Two NYC Council workers indicted

NEW YORK Federal prosecutors unsealed an indictment Wednesday accusing the former chief of staff to Councilman Kendall Stewart with skimming at least $145,000 from a charity that had received council funds.

Called the Donna Reid Memorial Education Fund, the organization was supposed to provide educational assistance to schoolchildren. In reality, the indictment said, it "primarily served as a conduit to provide cash and other personal benefits" to Stewart's chief of staff, Asquith Reid.

The two aides' loyalty "should have been to the New York City taxpayers," U.S. Attorney Michael Garcia said at a news conference Wednesday. "Instead, they were driven by greed."

Garcia said the federal probe will continue to take a "hard look" at the council's discretionary funds practice.

Reid was charged with conspiracy to commit mail fraud, money laundering conspiracy and two counts of witness tampering. Prosecutors said he directed two grand jury witnesses to lie about working for the Donna Reid fund and its related financial transactions.

Also charged was Joycinth Anderson, who also worked on Stewart's staff. The indictment said she aided Reid in the scheme. Stewart was not named in the indictment.

Reid and Anderson were in federal custody Wednesday, awaiting arraignment before a magistrate. The names of their lawyers weren't immediately available.

The indictment portrays Reid as a corrupt employee who took advantage of the council's recently revealed practice of allocating millions of dollars in discretionary funds to nonprofit groups favored by council members.

Some of the money was hidden in the city budget through a practice of assigning the money first to organizations that were entirely fictious. Once it had been budgeted, that money was then transferred to real nonprofit groups, at the discretion of the council members and their top aides.

Council Speaker Christine Quinn, a likely mayoral candidate next year, has scrambled to explain the allocations since news about the longtime practice surfaced.

Earlier this month, the speaker and her office said the council had appropriated some $17.4 million since 2001 to groups that did not exist. Last year, $4.5 million was hidden this way in a budget of more than $50 billion. Quinn said the practice of setting aside what she called "reserve funds" dates back at least 20 years.

According to the indictment, the Donna Reid Memorial Education Fund was not one of the fake organizations, but a real entity, registered with the state, which had received about $365,000 in council discretionary funds since 2005.

All of that money, about a third of the fund's total revenue, was granted by Stewart's office. However, before the Donna Reid fund could obtain any money, it had to apply for it through a city agency.

The indictment said employees in the New York City Department for the Aging initially rejected the group's application for city money in 2004 after noticing that its office address was identical to Asquith Reid's home address.

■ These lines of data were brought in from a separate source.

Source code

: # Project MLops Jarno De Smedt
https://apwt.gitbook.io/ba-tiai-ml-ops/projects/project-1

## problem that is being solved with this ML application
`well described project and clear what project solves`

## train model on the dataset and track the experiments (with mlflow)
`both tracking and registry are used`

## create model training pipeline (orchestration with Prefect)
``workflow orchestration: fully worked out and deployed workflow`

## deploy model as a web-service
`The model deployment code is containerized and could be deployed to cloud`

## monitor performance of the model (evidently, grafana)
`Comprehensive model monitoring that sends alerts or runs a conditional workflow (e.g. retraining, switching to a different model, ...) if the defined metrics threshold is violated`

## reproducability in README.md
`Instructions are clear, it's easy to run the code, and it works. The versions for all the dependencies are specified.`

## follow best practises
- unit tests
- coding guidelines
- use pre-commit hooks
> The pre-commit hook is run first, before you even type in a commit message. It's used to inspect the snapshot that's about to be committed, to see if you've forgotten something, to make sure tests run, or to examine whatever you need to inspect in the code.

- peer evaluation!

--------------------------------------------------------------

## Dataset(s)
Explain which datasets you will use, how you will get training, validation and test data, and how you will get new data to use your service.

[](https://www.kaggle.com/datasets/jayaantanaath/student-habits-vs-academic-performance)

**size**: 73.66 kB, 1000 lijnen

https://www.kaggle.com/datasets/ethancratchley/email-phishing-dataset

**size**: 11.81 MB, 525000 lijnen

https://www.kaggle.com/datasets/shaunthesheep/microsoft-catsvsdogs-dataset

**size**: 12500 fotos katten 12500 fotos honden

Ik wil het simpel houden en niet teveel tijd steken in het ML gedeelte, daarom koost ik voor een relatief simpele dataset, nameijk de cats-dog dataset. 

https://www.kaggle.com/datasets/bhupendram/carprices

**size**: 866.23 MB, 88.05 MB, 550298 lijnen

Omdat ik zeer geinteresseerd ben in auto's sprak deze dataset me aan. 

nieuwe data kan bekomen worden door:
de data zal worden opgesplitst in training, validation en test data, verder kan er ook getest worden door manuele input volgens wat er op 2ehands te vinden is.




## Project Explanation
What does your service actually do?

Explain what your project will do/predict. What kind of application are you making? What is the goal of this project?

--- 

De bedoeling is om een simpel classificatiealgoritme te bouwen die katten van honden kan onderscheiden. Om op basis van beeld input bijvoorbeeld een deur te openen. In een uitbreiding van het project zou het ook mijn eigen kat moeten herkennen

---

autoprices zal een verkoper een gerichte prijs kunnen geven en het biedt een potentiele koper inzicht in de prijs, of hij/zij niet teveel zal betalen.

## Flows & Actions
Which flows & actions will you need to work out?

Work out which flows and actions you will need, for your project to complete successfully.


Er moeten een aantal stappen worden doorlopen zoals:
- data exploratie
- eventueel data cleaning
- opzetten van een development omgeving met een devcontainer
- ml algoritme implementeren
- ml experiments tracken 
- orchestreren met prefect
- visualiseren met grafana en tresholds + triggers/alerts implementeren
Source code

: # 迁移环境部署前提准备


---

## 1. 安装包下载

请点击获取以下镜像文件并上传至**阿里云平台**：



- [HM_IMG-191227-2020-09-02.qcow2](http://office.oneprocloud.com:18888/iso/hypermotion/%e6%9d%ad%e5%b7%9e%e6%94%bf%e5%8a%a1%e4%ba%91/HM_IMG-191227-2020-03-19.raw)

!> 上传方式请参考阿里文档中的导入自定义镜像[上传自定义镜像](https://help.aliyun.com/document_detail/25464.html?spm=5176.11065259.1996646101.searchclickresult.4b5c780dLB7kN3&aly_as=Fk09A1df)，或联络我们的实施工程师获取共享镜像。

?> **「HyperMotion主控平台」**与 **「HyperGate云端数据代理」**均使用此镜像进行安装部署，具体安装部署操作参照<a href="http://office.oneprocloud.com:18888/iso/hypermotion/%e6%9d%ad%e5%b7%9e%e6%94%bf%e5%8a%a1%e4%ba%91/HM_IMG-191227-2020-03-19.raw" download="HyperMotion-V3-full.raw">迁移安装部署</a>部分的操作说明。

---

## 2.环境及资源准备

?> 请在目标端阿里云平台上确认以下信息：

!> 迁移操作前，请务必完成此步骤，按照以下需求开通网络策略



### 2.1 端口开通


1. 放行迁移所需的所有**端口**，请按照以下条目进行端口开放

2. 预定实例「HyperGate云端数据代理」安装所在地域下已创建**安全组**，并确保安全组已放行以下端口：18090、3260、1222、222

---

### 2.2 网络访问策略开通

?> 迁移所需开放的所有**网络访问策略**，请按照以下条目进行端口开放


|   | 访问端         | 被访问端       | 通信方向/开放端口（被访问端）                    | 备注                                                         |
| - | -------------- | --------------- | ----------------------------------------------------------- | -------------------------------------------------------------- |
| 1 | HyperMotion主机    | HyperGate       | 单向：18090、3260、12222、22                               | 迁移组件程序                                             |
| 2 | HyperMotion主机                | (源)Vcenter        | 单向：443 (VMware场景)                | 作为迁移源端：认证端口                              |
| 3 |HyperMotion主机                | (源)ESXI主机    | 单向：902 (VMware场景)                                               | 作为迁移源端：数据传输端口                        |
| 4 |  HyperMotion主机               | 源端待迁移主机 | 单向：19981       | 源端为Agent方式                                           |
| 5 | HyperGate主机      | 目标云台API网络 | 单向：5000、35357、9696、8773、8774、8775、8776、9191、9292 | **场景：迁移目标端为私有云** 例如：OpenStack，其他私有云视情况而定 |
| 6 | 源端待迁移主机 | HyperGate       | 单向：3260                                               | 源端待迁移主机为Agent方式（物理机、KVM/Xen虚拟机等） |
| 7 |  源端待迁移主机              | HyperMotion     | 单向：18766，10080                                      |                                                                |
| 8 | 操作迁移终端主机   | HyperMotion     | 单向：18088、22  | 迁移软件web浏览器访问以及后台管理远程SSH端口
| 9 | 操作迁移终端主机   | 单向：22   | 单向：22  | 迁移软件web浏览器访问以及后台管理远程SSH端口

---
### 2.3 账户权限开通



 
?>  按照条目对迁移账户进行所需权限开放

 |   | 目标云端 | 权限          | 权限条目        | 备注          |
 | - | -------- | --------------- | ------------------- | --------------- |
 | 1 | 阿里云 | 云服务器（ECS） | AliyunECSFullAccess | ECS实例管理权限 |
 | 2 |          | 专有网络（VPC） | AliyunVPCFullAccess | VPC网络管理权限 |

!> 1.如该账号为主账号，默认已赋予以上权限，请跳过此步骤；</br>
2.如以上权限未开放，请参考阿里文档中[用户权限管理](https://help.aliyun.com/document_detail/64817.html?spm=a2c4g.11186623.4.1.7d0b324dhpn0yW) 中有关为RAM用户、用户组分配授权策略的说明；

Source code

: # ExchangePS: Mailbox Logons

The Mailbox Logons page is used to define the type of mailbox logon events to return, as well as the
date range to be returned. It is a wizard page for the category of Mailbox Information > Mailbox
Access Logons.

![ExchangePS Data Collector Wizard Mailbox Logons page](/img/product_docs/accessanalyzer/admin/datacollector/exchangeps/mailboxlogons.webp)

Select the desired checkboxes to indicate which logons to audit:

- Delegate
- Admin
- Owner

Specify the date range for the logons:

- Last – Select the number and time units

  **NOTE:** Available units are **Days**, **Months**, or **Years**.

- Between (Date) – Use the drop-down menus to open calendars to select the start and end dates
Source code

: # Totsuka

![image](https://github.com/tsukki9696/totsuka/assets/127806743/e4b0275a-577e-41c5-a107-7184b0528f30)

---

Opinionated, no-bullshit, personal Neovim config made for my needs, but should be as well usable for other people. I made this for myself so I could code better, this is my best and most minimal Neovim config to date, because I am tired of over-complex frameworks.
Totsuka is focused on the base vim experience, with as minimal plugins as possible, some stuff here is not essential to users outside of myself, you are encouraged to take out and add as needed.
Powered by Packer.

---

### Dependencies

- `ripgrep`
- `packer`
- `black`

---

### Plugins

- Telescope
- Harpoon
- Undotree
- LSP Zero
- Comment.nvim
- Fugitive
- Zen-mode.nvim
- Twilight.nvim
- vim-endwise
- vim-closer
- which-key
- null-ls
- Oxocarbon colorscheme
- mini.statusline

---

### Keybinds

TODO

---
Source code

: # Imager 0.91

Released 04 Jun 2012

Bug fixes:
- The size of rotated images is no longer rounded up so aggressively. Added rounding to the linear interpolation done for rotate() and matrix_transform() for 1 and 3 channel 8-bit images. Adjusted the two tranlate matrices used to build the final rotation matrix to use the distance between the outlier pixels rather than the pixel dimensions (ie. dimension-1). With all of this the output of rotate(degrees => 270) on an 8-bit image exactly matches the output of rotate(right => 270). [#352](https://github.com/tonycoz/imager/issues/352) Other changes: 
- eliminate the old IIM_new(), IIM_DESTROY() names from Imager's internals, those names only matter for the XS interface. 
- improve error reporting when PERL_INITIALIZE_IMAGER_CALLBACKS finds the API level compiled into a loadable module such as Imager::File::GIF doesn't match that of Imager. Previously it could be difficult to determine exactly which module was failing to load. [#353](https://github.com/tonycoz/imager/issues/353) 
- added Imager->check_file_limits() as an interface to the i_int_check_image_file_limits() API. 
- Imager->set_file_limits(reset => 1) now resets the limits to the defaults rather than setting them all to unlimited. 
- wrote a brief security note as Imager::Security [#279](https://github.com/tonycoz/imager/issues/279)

The group then reapplied for city funds through the New York City Department of Youth and Community Development. That request was granted. Some of the money passed through fictitious groups created by the city council before being awarded to the fund.

The indictment said some of the money received by the Donna Reid fund, at least $31,000, was wired to Reid's friends and relatives in Jamaica. Another $21,000 was spent on political events or campaign literature for Stewart.

Anderson also cashed thousands of dollars in Donna Reid fund checks and gave the money to Asquith Reid, according to the indictment.